My brother is getting married this weekend. I will post some about the pre-wedding crap that has happened and post to let you know how it went. Maybe I'll even get some pictures.

Monday, May 02, 2005

My nerves are shot from separation anxiety. You know how a baby's cries pull at your instincts to do something? Well, with separation anxiety, the baby cries to get you to pick them up. I cannot hold two babies all day and get anything done. Plus, I am mentally and physically worn out from doing such. I don't know how much more of this I can take. I cannot let them cry to try to get to sleep because it is against my nature and they will wake one another up. Besides, what if there is really something wrong with them? What are some ways I can work on getting them to soothe themselves to sleep without me having to let them cry for hours? I am willing to go through a process if I have to but I need to know what to do.

Yesterday started out to be a postive day. The sun was finally shining. We took the boys to my mom and dad's church for a baby dedication. It was so sweet and funny when Aidan grabbed the preacher's ear mic and put it in his mouth! I went to work and took a nap/dozed there until I had to start my calls. I did 4 calls. I guess things started to go downhill then.

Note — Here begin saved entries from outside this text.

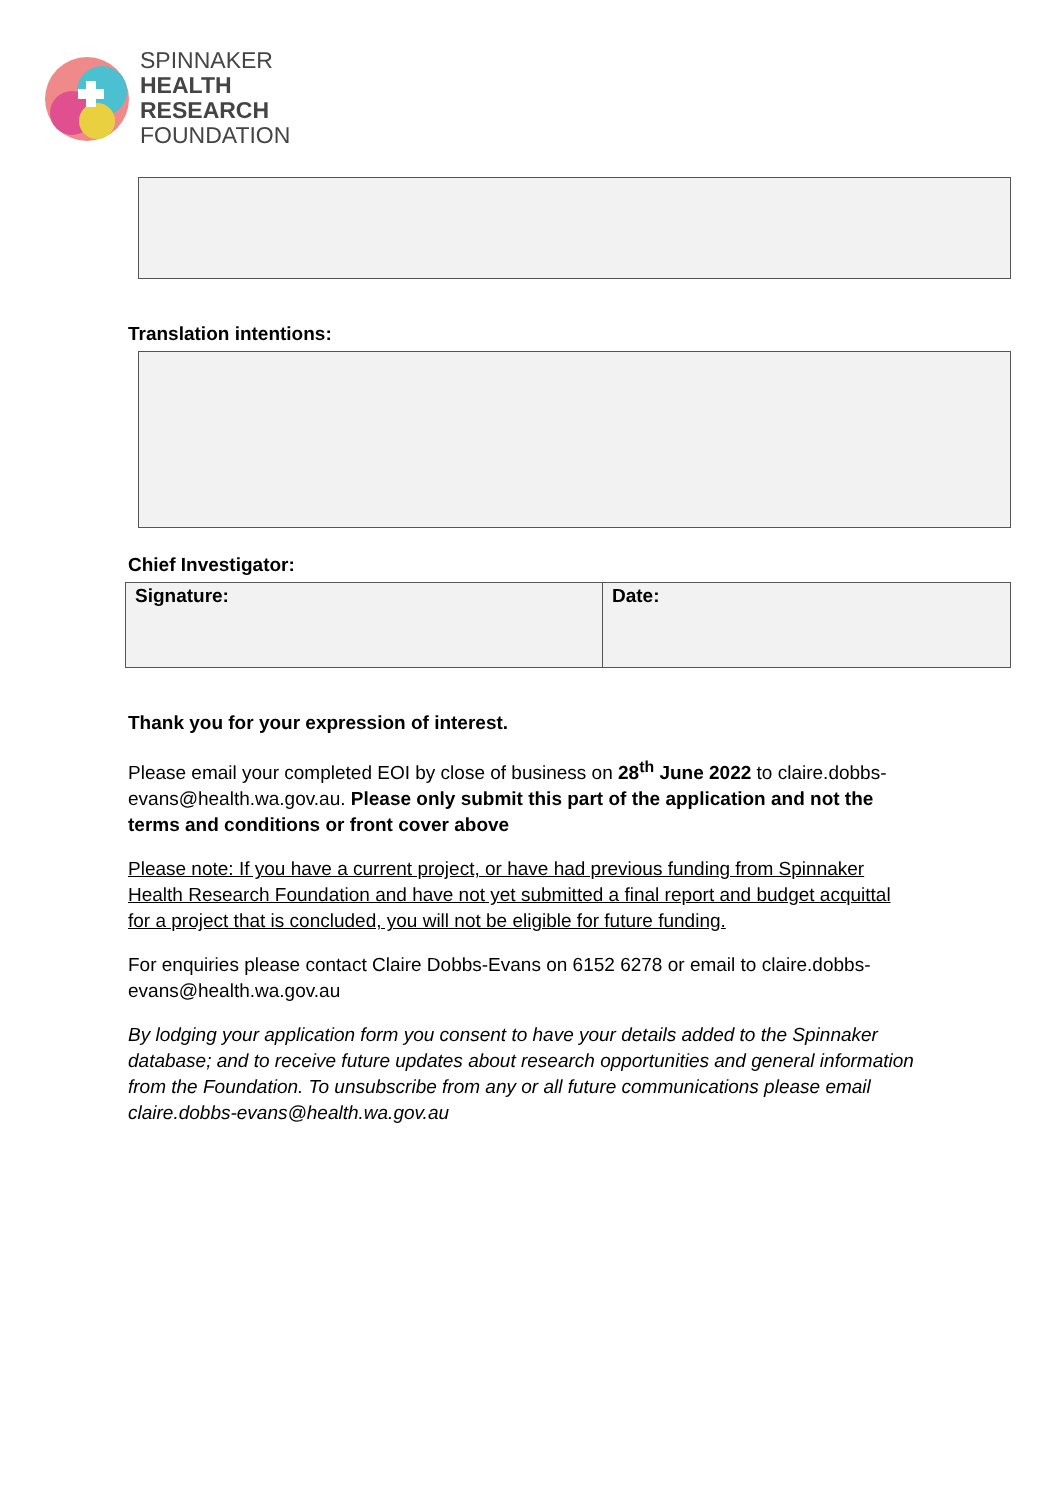SPINNAKER
HEALTH
RESEARCH
FOUNDATION
Translation intentions:
Chief Investigator:
| Signature: | Date: |
Thank you for your expression of interest.
Please email your completed EOI by close of business on 28<sup>th</sup> June 2022 to claire.dobbs-evans@health.wa.gov.au. Please only submit this part of the application and not the terms and conditions or front cover above
Please note: If you have a current project, or have had previous funding from Spinnaker Health Research Foundation and have not yet submitted a final report and budget acquittal for a project that is concluded, you will not be eligible for future funding.
For enquiries please contact Claire Dobbs-Evans on 6152 6278 or email to claire.dobbs-evans@health.wa.gov.au
By lodging your application form you consent to have your details added to the Spinnaker database; and to receive future updates about research opportunities and general information from the Foundation. To unsubscribe from any or all future communications please email claire.dobbs-evans@health.wa.gov.au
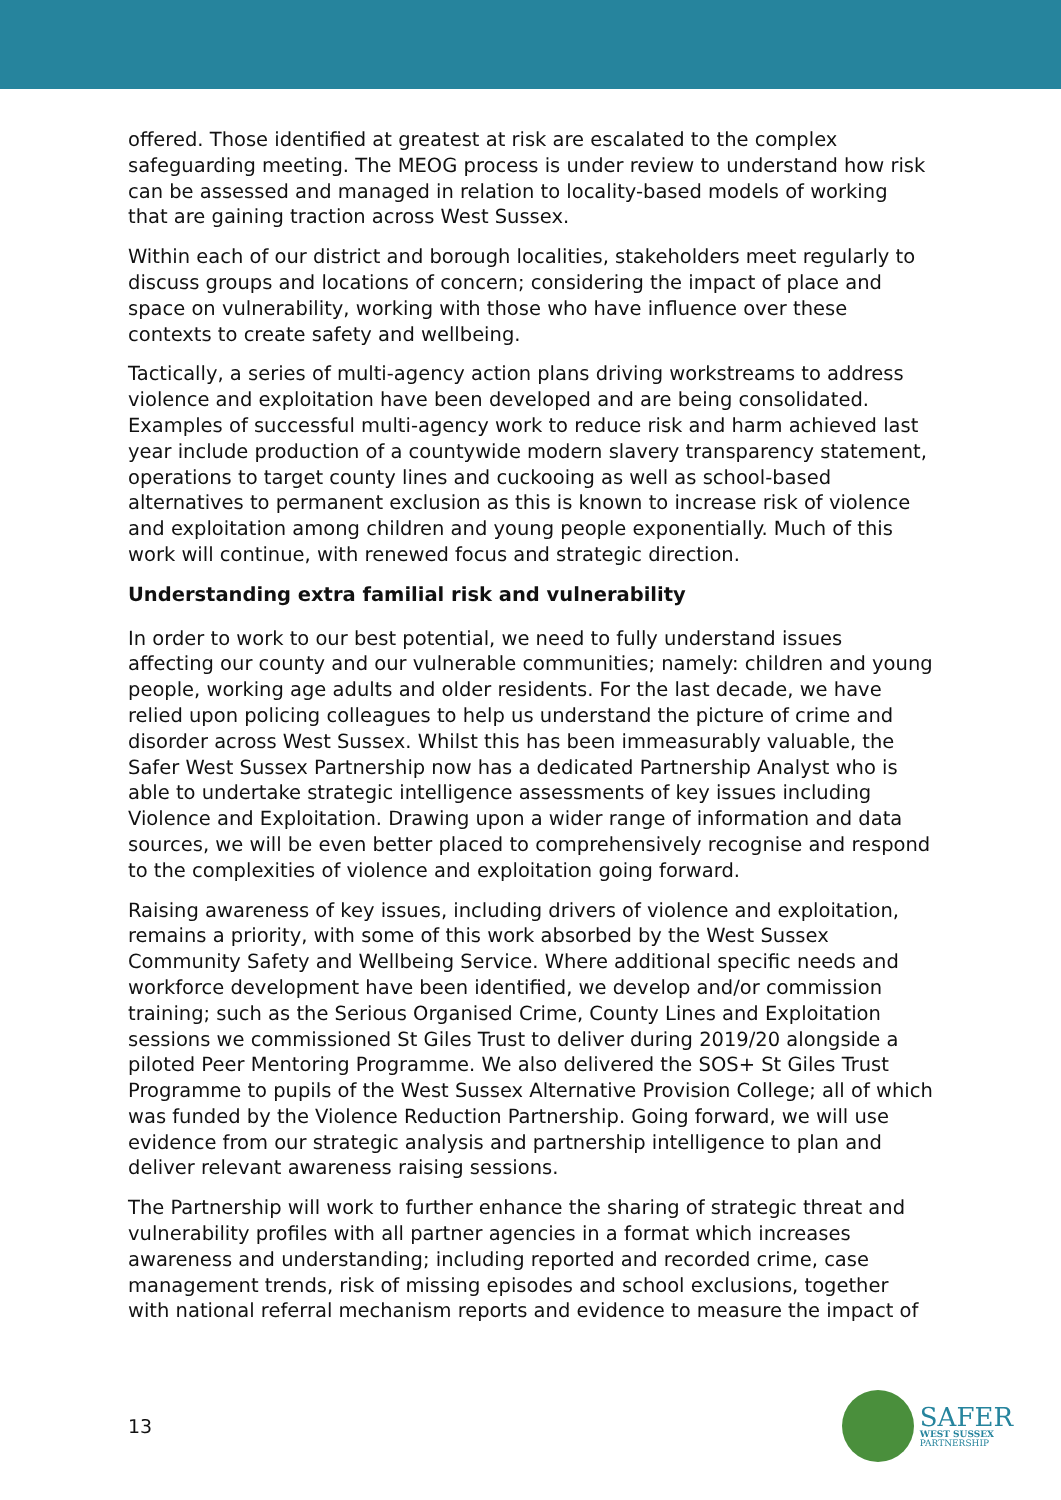offered. Those identified at greatest at risk are escalated to the complex safeguarding meeting. The MEOG process is under review to understand how risk can be assessed and managed in relation to locality-based models of working that are gaining traction across West Sussex.
Within each of our district and borough localities, stakeholders meet regularly to discuss groups and locations of concern; considering the impact of place and space on vulnerability, working with those who have influence over these contexts to create safety and wellbeing.
Tactically, a series of multi-agency action plans driving workstreams to address violence and exploitation have been developed and are being consolidated. Examples of successful multi-agency work to reduce risk and harm achieved last year include production of a countywide modern slavery transparency statement, operations to target county lines and cuckooing as well as school-based alternatives to permanent exclusion as this is known to increase risk of violence and exploitation among children and young people exponentially. Much of this work will continue, with renewed focus and strategic direction.
Understanding extra familial risk and vulnerability
In order to work to our best potential, we need to fully understand issues affecting our county and our vulnerable communities; namely: children and young people, working age adults and older residents. For the last decade, we have relied upon policing colleagues to help us understand the picture of crime and disorder across West Sussex. Whilst this has been immeasurably valuable, the Safer West Sussex Partnership now has a dedicated Partnership Analyst who is able to undertake strategic intelligence assessments of key issues including Violence and Exploitation. Drawing upon a wider range of information and data sources, we will be even better placed to comprehensively recognise and respond to the complexities of violence and exploitation going forward.
Raising awareness of key issues, including drivers of violence and exploitation, remains a priority, with some of this work absorbed by the West Sussex Community Safety and Wellbeing Service. Where additional specific needs and workforce development have been identified, we develop and/or commission training; such as the Serious Organised Crime, County Lines and Exploitation sessions we commissioned St Giles Trust to deliver during 2019/20 alongside a piloted Peer Mentoring Programme. We also delivered the SOS+ St Giles Trust Programme to pupils of the West Sussex Alternative Provision College; all of which was funded by the Violence Reduction Partnership. Going forward, we will use evidence from our strategic analysis and partnership intelligence to plan and deliver relevant awareness raising sessions.
The Partnership will work to further enhance the sharing of strategic threat and vulnerability profiles with all partner agencies in a format which increases awareness and understanding; including reported and recorded crime, case management trends, risk of missing episodes and school exclusions, together with national referral mechanism reports and evidence to measure the impact of
13
SAFER
WEST SUSSEX
PARTNERSHIP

The things I witness through my job are starting to cause some secondary traumatic stress. What I wondered about yesterday is how people, including people with mental illness, could do things to hurt themselves/harm themselves. I saw a couple of clients who did some self-injurous acts. How painful for their families. I wish I could go into detail, but I don't want to break any laws/confidentiality. I understand that people cut/self-injure because it releases stress and can be a relief to feel the pain when you feel so numbed by depression. I can fathom that. I cannot fathom actually doing it. How someone could take a sharp object to their skin and mar themselves for life is beyond my scope of understanding. I empathize with the depression, but the actions I just don't get.

Then when I get home last night, Cory is tired/in pain. He internalizes his stress, which one day will cause a heart attack or a stroke, I'm sure. He needed me to iron and do a couple of other things. The boys woke up at midnight for some reason and I could not get them down. I am so exhausted from caring for people. I need a break but have one more day to go this week at work before I can get a break from that.

Babies crying. I'll have to write more later.